===== Passage shown

Slashdot Mirror


File Systems Best Suited for Archival Storage?

Amir Ansari asks: "There have been many comparisons between various archival media (hard drive, tape, magneto-optical, CD/DVD, and so on). Of course, the most important characteristics are permanence and portability, but what about the file systems involved? For instance, I routinely archive my data onto an external hard drive: easy to update and mirror, but which file system provides the best combination of reliability, future-proofing, data recovery, and availability across multiple platforms (Linux, OS X, BeOS/Zeta and Windows, in my case)? Open Source best guarantees the future availability of the standard and specification, but are file systems such as ext2 suitable for archival storage? Is journaling important?"

1 of 105 comments (clear)

  1. What about error correction? by F00F · · Score: 5, Interesting

    I've been wondering lately why no common file systems seem to implement error correcting codes (ECC/EDAC).

    In hardware, there's often a checksum, ECC/Hamming code, parity bit, Reed-Solomon code, etc. to detect and/or correct for inadvertent bit flips. But, as far as I know, no error correcting information is ever stored within the filesystem itself. Certainly the filesystem tracks how many blocks are dedicated to a particular file, and how many bytes long the file is, and one can always hash the file twelve ways to Sunday to assure that it hasn't changed since it was originally hashed, but none of that helps repair errors to the file should the medium that's being used to store it decay beyond what's already correctable via the medium access hardware.

==========
===== Extracted material

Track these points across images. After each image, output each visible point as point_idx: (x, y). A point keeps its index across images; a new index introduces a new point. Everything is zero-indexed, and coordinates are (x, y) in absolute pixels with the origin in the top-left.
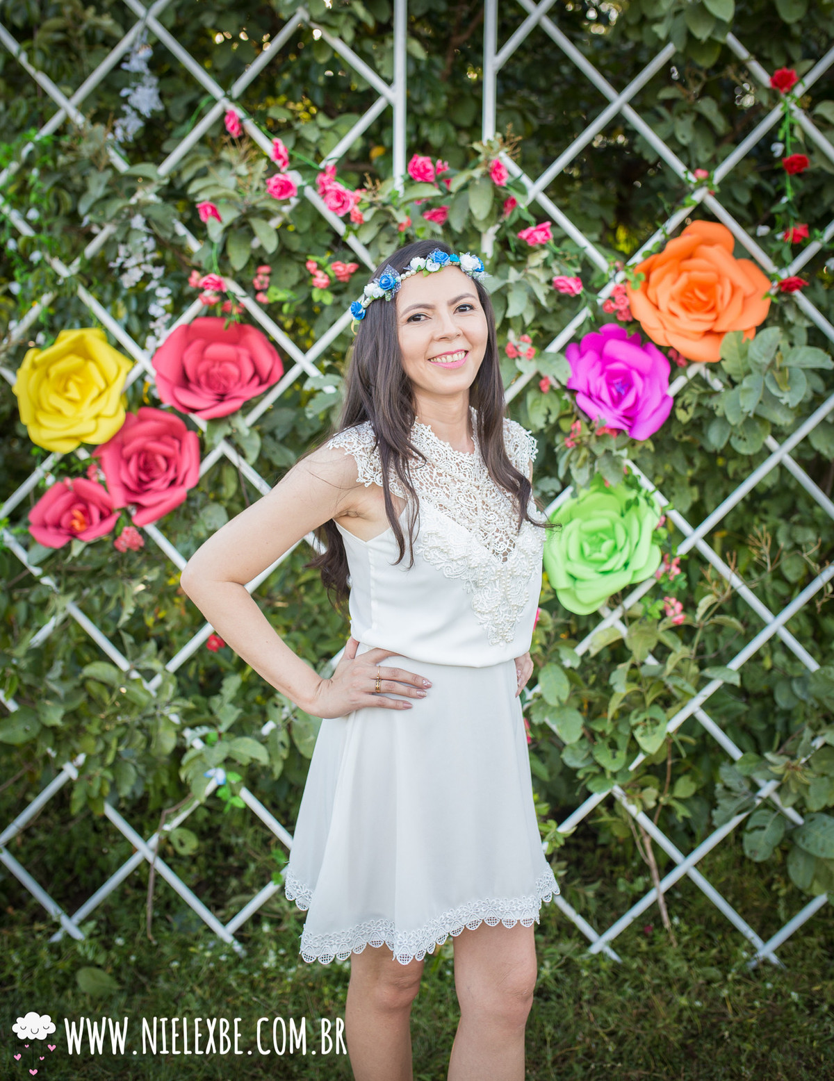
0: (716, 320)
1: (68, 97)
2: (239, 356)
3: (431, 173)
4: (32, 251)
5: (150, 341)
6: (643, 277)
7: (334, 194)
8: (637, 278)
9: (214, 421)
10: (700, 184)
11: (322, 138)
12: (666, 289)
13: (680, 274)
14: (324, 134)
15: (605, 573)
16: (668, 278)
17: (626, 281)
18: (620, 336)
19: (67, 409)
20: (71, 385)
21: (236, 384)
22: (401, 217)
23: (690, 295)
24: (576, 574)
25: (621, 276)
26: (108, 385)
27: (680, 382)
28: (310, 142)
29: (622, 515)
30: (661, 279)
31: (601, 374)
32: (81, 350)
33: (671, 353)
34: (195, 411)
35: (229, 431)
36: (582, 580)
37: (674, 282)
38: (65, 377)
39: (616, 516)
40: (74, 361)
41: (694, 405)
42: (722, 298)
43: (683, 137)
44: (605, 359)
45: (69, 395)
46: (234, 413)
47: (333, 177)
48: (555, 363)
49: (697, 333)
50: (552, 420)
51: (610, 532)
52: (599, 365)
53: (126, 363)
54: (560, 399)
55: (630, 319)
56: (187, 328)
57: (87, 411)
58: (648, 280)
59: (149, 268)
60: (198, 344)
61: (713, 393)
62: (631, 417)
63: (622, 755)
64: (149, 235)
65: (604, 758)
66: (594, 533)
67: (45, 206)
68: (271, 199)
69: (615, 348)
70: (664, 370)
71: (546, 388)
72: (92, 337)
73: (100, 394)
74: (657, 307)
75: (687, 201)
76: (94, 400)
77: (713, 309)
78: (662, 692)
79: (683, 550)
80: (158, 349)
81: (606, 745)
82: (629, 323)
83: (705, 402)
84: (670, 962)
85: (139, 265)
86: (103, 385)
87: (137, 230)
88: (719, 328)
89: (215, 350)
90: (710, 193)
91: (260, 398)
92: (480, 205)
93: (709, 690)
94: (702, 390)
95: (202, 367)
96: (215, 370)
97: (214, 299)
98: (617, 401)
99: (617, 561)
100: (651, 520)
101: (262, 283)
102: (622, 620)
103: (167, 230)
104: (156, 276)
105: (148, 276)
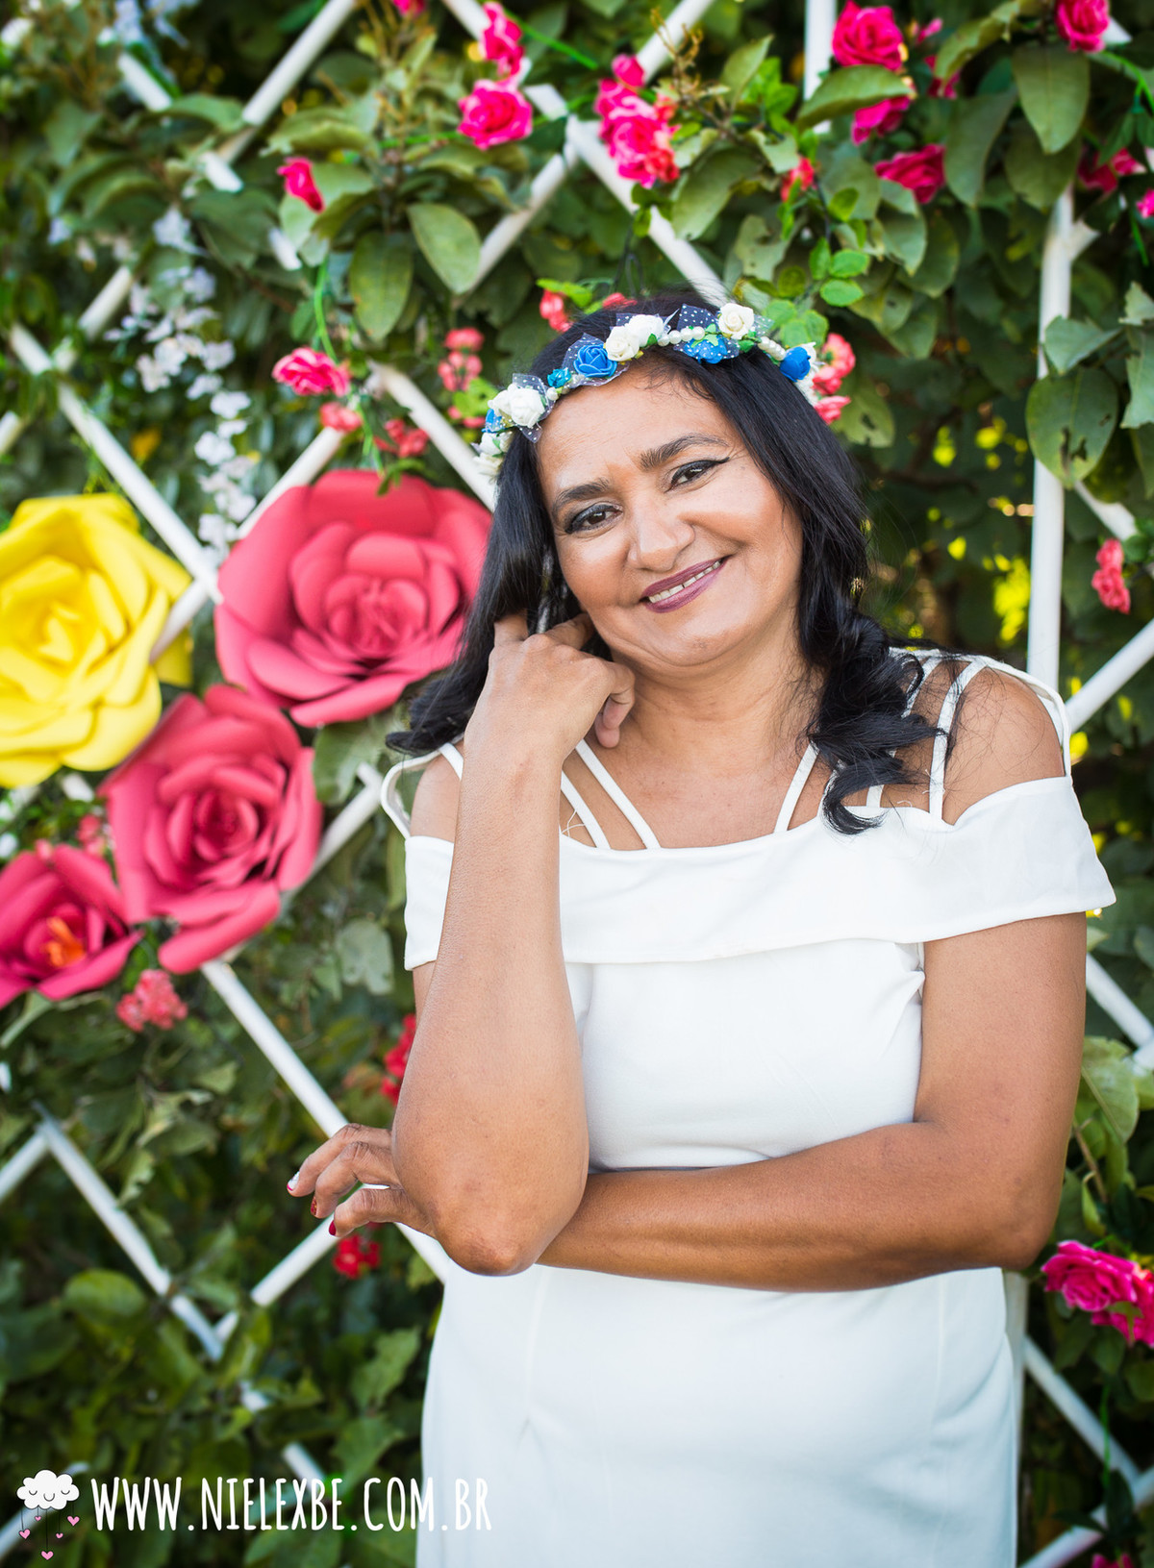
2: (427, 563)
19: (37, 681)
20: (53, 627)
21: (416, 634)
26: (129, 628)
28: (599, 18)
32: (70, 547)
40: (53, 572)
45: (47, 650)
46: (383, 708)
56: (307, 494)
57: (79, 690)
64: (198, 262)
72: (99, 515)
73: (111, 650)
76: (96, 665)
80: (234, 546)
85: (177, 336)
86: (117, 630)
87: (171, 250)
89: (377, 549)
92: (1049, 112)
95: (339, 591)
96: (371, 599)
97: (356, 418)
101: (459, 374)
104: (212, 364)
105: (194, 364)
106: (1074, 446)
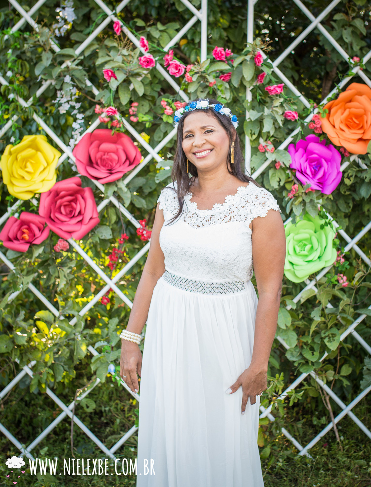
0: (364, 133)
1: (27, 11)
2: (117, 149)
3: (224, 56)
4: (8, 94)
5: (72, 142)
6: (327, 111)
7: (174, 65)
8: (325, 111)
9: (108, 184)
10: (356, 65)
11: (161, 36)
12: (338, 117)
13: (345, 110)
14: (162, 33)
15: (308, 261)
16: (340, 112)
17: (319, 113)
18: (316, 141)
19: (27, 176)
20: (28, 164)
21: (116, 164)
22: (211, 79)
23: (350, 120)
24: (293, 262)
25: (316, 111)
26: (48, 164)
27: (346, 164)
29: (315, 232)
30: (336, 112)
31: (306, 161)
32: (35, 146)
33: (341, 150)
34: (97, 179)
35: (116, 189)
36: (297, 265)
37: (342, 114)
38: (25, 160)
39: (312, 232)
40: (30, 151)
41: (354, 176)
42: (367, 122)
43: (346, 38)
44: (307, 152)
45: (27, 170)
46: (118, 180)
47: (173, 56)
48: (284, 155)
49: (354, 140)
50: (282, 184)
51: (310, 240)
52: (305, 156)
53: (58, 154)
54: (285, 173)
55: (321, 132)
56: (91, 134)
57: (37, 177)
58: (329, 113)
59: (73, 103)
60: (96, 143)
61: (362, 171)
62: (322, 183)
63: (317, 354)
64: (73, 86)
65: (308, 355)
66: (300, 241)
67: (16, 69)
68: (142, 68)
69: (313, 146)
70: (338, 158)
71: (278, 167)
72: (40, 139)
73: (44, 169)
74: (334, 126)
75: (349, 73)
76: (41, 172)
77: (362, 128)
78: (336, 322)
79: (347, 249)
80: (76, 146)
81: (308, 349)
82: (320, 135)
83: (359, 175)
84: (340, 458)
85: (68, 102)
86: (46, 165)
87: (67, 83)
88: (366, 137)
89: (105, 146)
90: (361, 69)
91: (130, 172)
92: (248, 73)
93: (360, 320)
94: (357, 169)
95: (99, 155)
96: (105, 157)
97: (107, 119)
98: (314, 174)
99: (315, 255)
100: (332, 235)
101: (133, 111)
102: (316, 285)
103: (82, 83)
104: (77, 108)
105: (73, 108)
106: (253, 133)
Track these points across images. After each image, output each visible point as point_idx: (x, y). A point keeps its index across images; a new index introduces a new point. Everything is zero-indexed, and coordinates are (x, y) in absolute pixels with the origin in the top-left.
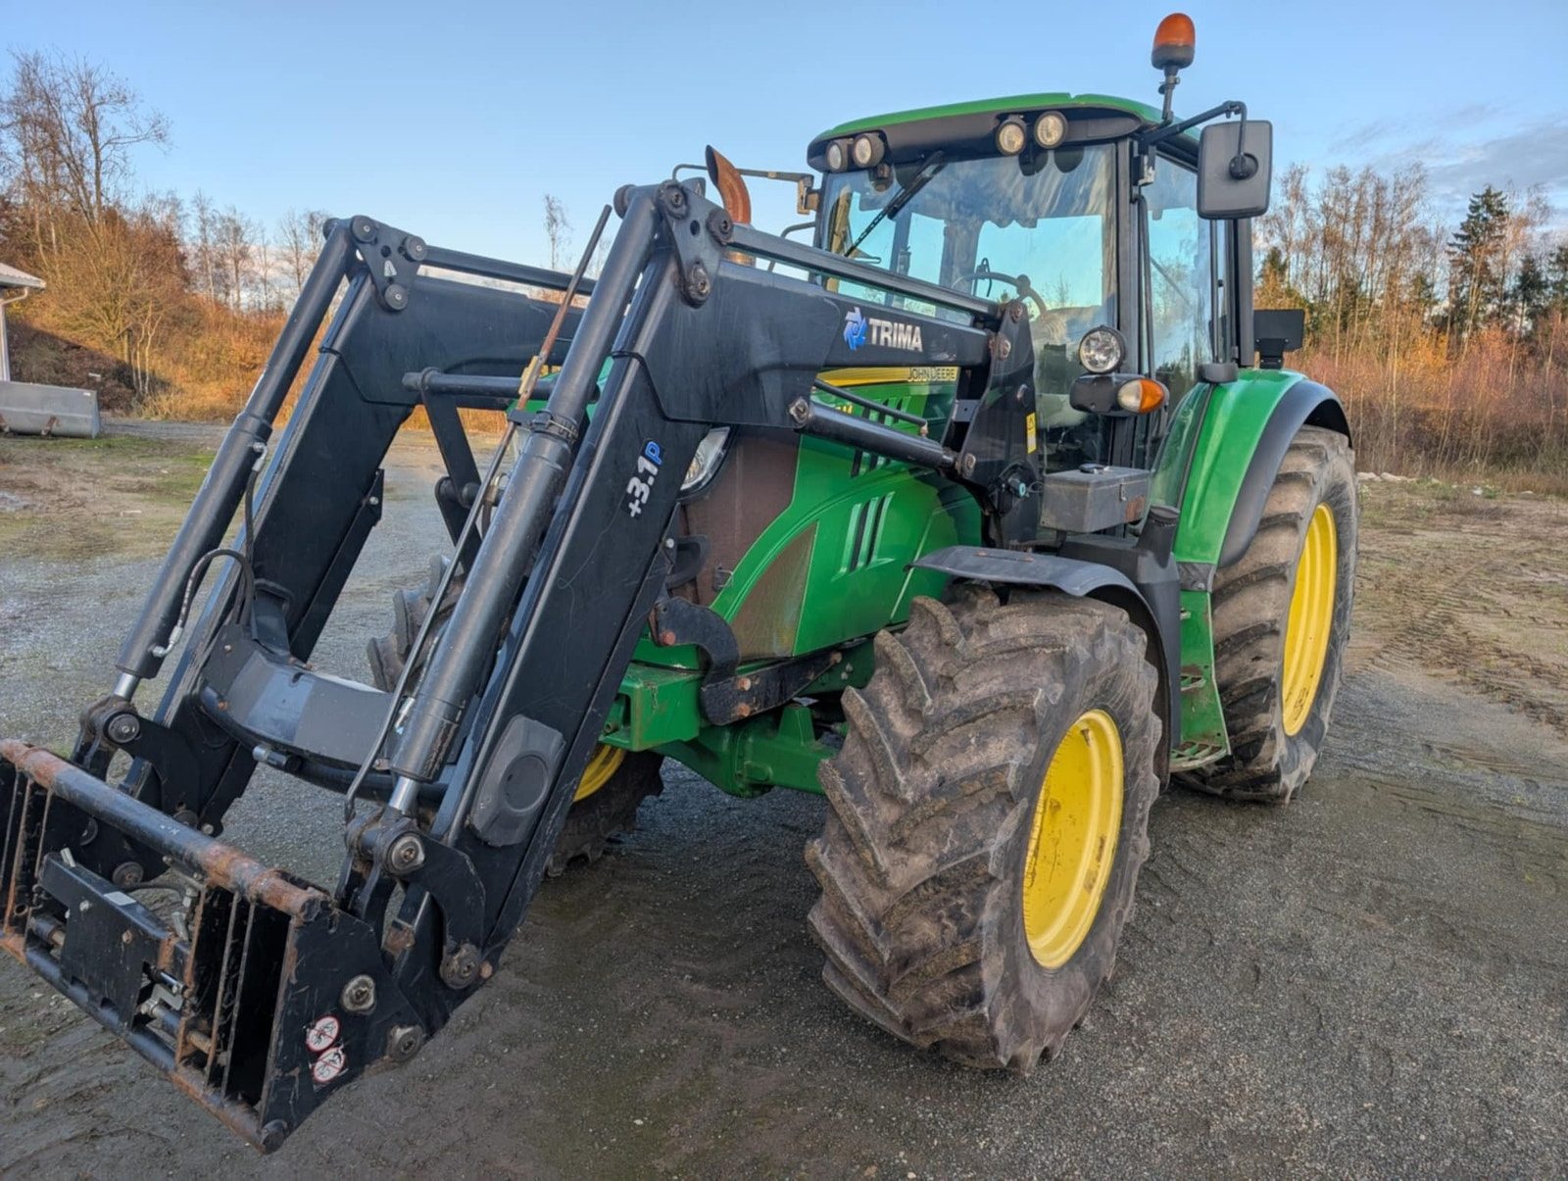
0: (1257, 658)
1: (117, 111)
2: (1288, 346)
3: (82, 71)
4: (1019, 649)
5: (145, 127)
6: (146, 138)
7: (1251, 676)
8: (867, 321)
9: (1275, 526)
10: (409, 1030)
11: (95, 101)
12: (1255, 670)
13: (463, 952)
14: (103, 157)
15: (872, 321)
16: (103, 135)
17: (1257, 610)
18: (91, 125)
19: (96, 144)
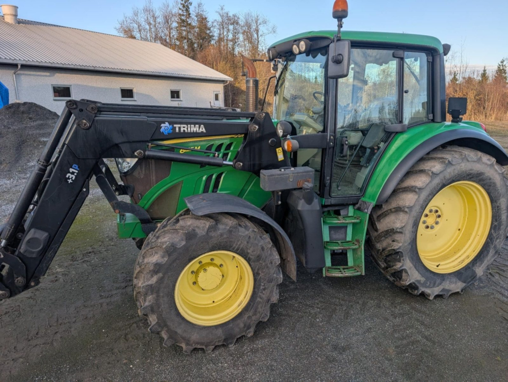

==========

Tasks to complete —
1. From the archival storage thread, set down the part that opens with the words containing "File Systems Best" and closes with "105 comments (clear)".
2. In the archival storage thread, which platforms does the asker need the file system to be available on?

Solutions by task —
1.
File Systems Best Suited for Archival Storage?

Amir Ansari asks: "There have been many comparisons between various archival media (hard drive, tape, magneto-optical, CD/DVD, and so on). Of course, the most important characteristics are permanence and portability, but what about the file systems involved? For instance, I routinely archive my data onto an external hard drive: easy to update and mirror, but which file system provides the best combination of reliability, future-proofing, data recovery, and availability across multiple platforms (Linux, OS X, BeOS/Zeta and Windows, in my case)? Open Source best guarantees the future availability of the standard and specification, but are file systems such as ext2 suitable for archival storage? Is journaling important?"

1 of 105 comments (clear)

2. Linux, OS X, BeOS/Zeta and Windows.